[RECORDS TO PROCESS]

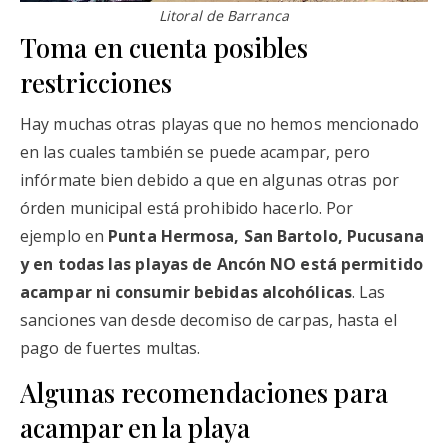
Litoral de Barranca
Toma en cuenta posibles
restricciones
Hay muchas otras playas que no hemos mencionado
en las cuales también se puede acampar, pero
infórmate bien debido a que en algunas otras por
órden municipal está prohibido hacerlo. Por
ejemplo en
Punta Hermosa, San Bartolo, Pucusana
y en todas las playas de Ancón NO está permitido
acampar ni consumir bebidas alcohólicas
. Las
sanciones van desde decomiso de carpas, hasta el
pago de fuertes multas.
Algunas recomendaciones para
acampar en la playa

[/RECORDS TO PROCESS]

◆ WHAT TO PRODUCE ◆
Reproduce every line of text in the records above word for word, omitting the pictures.

◆ SOLUTION FOR THIS PROBLEM ◆
Litoral de Barranca
Toma en cuenta posibles
restricciones
Hay muchas otras playas que no hemos mencionado
en las cuales también se puede acampar, pero
infórmate bien debido a que en algunas otras por
órden municipal está prohibido hacerlo. Por
ejemplo en
Punta Hermosa, San Bartolo, Pucusana
y en todas las playas de Ancón NO está permitido
acampar ni consumir bebidas alcohólicas
. Las
sanciones van desde decomiso de carpas, hasta el
pago de fuertes multas.
Algunas recomendaciones para
acampar en la playa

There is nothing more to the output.